▶ [Task details] Reproduce the following data line for line, starting with the line that contains "pose: elev=224.4 azim=291.7" and going on through the line that contains "Dot at: (316, 322)", both of these included.

▶ [Data for this task]

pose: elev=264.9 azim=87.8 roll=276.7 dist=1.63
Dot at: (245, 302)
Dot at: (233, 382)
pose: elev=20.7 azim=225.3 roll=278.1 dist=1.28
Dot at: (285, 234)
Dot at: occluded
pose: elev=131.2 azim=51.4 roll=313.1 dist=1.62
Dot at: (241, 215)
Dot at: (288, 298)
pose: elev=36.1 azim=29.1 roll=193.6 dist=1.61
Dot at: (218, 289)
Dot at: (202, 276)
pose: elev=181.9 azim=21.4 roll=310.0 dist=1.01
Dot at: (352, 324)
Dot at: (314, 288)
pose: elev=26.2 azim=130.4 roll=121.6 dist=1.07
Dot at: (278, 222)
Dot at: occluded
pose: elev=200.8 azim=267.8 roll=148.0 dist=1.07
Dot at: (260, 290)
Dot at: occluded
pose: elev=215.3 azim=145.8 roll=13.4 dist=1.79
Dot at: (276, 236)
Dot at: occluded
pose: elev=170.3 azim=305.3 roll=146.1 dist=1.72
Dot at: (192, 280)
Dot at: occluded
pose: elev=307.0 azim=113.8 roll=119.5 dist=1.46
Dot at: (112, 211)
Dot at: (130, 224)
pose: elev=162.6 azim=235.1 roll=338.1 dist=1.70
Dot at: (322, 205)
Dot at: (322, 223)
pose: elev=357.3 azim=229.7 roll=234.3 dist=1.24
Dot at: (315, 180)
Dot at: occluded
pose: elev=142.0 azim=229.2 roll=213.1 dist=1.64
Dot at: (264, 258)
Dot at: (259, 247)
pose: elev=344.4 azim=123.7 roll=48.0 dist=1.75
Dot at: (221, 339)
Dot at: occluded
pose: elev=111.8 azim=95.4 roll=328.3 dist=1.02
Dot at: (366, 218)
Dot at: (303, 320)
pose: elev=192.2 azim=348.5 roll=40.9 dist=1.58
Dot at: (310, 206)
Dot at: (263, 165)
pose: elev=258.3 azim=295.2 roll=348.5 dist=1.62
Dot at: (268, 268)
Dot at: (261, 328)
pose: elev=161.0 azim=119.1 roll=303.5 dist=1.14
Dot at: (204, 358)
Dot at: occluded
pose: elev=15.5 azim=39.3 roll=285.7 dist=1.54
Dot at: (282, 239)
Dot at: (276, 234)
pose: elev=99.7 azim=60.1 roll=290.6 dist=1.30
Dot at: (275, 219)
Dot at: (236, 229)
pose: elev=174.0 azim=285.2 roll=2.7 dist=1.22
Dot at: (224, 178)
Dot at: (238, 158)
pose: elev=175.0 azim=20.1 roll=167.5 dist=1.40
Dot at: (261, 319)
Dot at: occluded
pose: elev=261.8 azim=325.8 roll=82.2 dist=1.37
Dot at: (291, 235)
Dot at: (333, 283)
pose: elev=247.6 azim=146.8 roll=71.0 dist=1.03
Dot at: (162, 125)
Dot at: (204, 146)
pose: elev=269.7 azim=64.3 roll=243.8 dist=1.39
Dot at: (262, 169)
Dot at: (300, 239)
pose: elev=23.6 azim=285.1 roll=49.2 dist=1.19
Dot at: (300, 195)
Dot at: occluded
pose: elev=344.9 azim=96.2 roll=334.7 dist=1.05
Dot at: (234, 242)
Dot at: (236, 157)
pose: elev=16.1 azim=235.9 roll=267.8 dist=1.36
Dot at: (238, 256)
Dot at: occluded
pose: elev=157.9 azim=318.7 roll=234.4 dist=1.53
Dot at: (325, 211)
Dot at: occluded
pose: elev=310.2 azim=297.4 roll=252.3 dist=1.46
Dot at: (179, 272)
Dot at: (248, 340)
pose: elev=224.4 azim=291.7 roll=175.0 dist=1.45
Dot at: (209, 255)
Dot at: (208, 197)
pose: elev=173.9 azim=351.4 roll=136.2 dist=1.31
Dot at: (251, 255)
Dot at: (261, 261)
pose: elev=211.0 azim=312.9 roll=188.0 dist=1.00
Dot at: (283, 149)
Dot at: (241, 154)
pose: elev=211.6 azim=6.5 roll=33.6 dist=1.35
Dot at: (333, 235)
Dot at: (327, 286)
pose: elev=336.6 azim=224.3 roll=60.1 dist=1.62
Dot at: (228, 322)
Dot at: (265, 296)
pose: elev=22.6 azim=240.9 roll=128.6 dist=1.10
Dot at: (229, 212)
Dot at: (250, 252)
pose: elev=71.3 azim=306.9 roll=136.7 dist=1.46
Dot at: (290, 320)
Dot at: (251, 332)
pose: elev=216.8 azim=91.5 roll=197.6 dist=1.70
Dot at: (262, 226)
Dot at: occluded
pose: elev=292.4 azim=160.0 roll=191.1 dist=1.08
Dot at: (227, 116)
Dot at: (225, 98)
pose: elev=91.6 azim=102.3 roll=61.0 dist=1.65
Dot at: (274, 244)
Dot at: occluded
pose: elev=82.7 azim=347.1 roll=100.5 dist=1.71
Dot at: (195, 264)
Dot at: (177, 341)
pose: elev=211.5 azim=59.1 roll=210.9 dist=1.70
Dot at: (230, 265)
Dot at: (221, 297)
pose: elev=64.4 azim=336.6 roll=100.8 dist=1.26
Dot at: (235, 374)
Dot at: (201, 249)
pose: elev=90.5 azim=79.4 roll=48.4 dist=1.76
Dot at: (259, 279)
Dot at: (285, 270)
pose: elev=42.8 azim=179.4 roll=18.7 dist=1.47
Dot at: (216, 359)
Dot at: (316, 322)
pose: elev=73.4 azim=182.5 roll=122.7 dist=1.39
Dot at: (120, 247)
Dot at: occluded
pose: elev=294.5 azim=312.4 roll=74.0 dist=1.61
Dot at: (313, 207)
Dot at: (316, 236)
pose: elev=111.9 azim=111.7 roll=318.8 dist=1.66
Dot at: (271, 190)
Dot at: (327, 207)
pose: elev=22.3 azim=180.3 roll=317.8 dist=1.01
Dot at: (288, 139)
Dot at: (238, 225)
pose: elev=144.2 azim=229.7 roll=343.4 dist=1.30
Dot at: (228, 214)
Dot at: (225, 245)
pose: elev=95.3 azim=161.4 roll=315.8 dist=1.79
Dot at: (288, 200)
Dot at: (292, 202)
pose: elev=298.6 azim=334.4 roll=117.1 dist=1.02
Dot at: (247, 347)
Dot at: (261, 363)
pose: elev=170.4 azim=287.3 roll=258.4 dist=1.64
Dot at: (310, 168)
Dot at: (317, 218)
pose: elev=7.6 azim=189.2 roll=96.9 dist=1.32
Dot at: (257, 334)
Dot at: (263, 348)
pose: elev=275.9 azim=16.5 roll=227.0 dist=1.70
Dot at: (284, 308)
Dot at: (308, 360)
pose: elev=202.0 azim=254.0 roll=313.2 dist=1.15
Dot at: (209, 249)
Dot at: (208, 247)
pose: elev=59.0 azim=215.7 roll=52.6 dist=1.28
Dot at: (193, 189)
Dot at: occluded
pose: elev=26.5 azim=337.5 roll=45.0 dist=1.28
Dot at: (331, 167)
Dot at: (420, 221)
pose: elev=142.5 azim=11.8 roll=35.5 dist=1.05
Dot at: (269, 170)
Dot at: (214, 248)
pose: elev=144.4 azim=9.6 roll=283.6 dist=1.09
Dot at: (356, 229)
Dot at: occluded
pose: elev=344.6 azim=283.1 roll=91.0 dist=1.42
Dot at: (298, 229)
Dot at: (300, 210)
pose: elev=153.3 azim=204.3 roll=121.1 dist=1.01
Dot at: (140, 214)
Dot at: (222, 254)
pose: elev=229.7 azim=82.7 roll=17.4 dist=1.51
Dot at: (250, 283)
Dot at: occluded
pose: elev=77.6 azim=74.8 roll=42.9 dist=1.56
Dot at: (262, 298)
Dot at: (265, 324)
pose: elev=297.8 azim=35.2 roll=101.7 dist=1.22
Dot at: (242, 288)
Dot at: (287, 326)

▶ [Task answer]
pose: elev=224.4 azim=291.7 roll=175.0 dist=1.45
Dot at: (209, 255)
Dot at: (208, 197)
pose: elev=173.9 azim=351.4 roll=136.2 dist=1.31
Dot at: (251, 255)
Dot at: (261, 261)
pose: elev=211.0 azim=312.9 roll=188.0 dist=1.00
Dot at: (283, 149)
Dot at: (241, 154)
pose: elev=211.6 azim=6.5 roll=33.6 dist=1.35
Dot at: (333, 235)
Dot at: (327, 286)
pose: elev=336.6 azim=224.3 roll=60.1 dist=1.62
Dot at: (228, 322)
Dot at: (265, 296)
pose: elev=22.6 azim=240.9 roll=128.6 dist=1.10
Dot at: (229, 212)
Dot at: (250, 252)
pose: elev=71.3 azim=306.9 roll=136.7 dist=1.46
Dot at: (290, 320)
Dot at: (251, 332)
pose: elev=216.8 azim=91.5 roll=197.6 dist=1.70
Dot at: (262, 226)
Dot at: occluded
pose: elev=292.4 azim=160.0 roll=191.1 dist=1.08
Dot at: (227, 116)
Dot at: (225, 98)
pose: elev=91.6 azim=102.3 roll=61.0 dist=1.65
Dot at: (274, 244)
Dot at: occluded
pose: elev=82.7 azim=347.1 roll=100.5 dist=1.71
Dot at: (195, 264)
Dot at: (177, 341)
pose: elev=211.5 azim=59.1 roll=210.9 dist=1.70
Dot at: (230, 265)
Dot at: (221, 297)
pose: elev=64.4 azim=336.6 roll=100.8 dist=1.26
Dot at: (235, 374)
Dot at: (201, 249)
pose: elev=90.5 azim=79.4 roll=48.4 dist=1.76
Dot at: (259, 279)
Dot at: (285, 270)
pose: elev=42.8 azim=179.4 roll=18.7 dist=1.47
Dot at: (216, 359)
Dot at: (316, 322)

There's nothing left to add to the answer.